Start of Reading text

[PATCH] Cygwin: add secure_getenv

Yaakov Selkowitz yselkowi@redhat.com
Tue Feb 19 16:58:00 GMT 2019


On Tue, 2019-02-19 at 12:59 +0100, Corinna Vinschen wrote:
> On Feb 19 12:43, Corinna Vinschen wrote:
> > On Feb 18 23:09, Yaakov Selkowitz wrote:
> > > Signed-off-by: Yaakov Selkowitz <yselkowi@redhat.com>
> > > ---
> > > This is being used more frequently.  Since we don't have Linux capabilities,
> > > setuid/setgid is the only condition we have to check.
> > 
> > I'm not sure this is right.  The Linux man page claims
> > 
> > "Secure execution is required if one of the following conditions was
> >  true when the program run by the calling process was loaded: [...]"
> > 
> > Do we ever have this situation?  We don't have any capability to make
> > real and effective user ID different at process startup.  But from that
> > description it seems secure_getenv does not trigger secure mode if the
> > process calls seteuid() or setreuid() later in the process.
> > 
> > I ran this STC as root under Linux:
> > 
> > # cat > sec-getenv-test.c <<EOF
> > #define _GNU_SOURCE
> > #include <stdio.h>
> > #include <stdlib.h>
> > #include <errno.h>
> > #include <string.h>
> > #include <sys/types.h>
> > #include <unistd.h>
> > 
> > int main ()

End of Reading text

▶ Exercise brief
Copy the email thread from "[PATCH] Cygwin: add" through "have to check.", inclusive, and replace "frequently" with "often". The listing that follows has nothing to do with the email thread.

Start of Supplied information

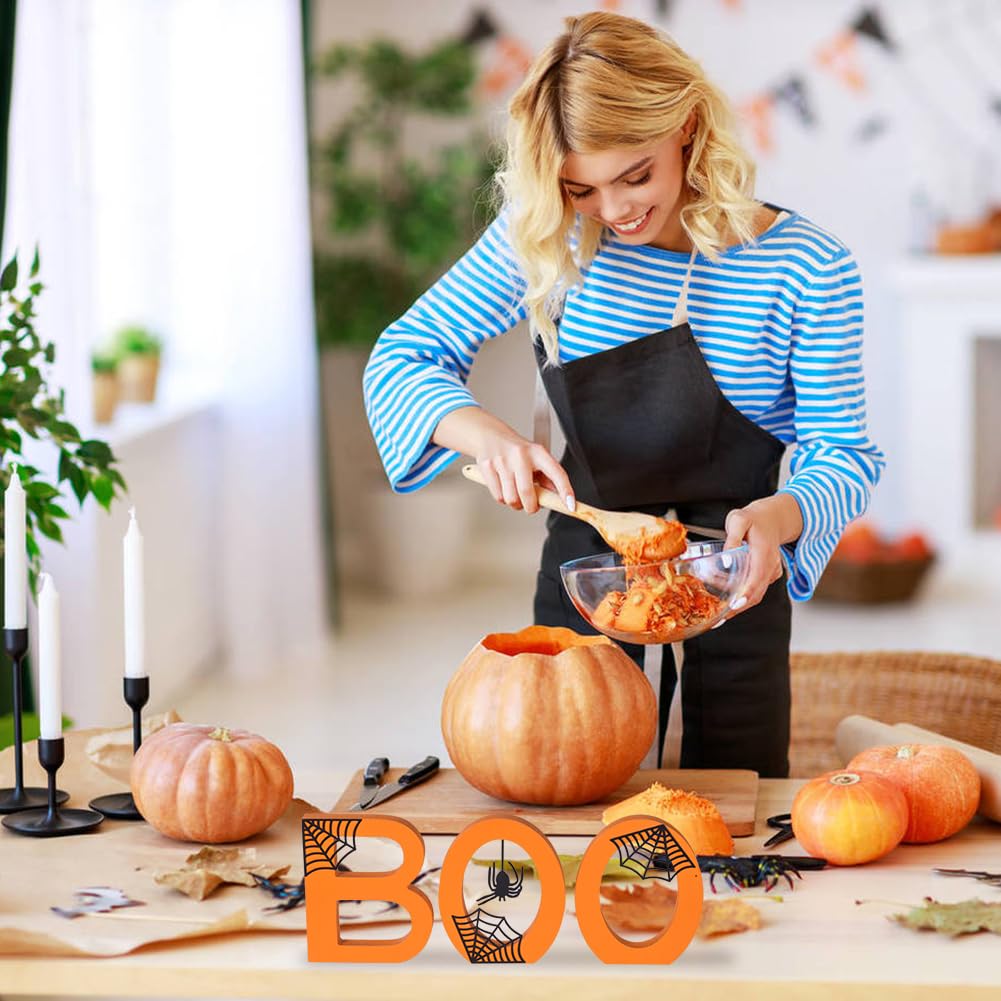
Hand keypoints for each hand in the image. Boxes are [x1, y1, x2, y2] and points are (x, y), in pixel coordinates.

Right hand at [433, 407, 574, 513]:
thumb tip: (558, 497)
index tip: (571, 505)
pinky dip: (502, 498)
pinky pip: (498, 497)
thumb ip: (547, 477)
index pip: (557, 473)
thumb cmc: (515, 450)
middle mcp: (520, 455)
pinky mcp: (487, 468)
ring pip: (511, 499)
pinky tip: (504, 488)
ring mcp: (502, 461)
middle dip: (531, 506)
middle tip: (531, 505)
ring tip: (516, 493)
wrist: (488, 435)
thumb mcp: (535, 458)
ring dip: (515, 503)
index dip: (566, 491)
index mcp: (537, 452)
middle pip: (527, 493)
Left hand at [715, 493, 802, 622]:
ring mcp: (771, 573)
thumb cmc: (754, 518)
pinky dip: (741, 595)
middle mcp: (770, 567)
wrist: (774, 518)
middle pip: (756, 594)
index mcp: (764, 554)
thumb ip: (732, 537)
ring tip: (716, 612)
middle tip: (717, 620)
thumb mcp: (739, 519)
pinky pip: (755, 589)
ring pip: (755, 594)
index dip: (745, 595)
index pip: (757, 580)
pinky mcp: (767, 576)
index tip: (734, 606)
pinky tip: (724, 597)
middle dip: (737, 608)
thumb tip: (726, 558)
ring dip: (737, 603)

End of Supplied information

▶ Completed task
[PATCH] Cygwin: add secure_getenv

Yaakov Selkowitz yselkowi@redhat.com
Tue Feb 19 16:58:00 GMT 2019


On Tue, 2019-02-19 at 12:59 +0100, Corinna Vinschen wrote:
> On Feb 19 12:43, Corinna Vinschen wrote:
> > On Feb 18 23:09, Yaakov Selkowitz wrote:
> > > Signed-off-by: Yaakov Selkowitz <yselkowi@redhat.com>
> > > ---
> > > This is being used more often.  Since we don't have Linux capabilities,
> > > setuid/setgid is the only condition we have to check.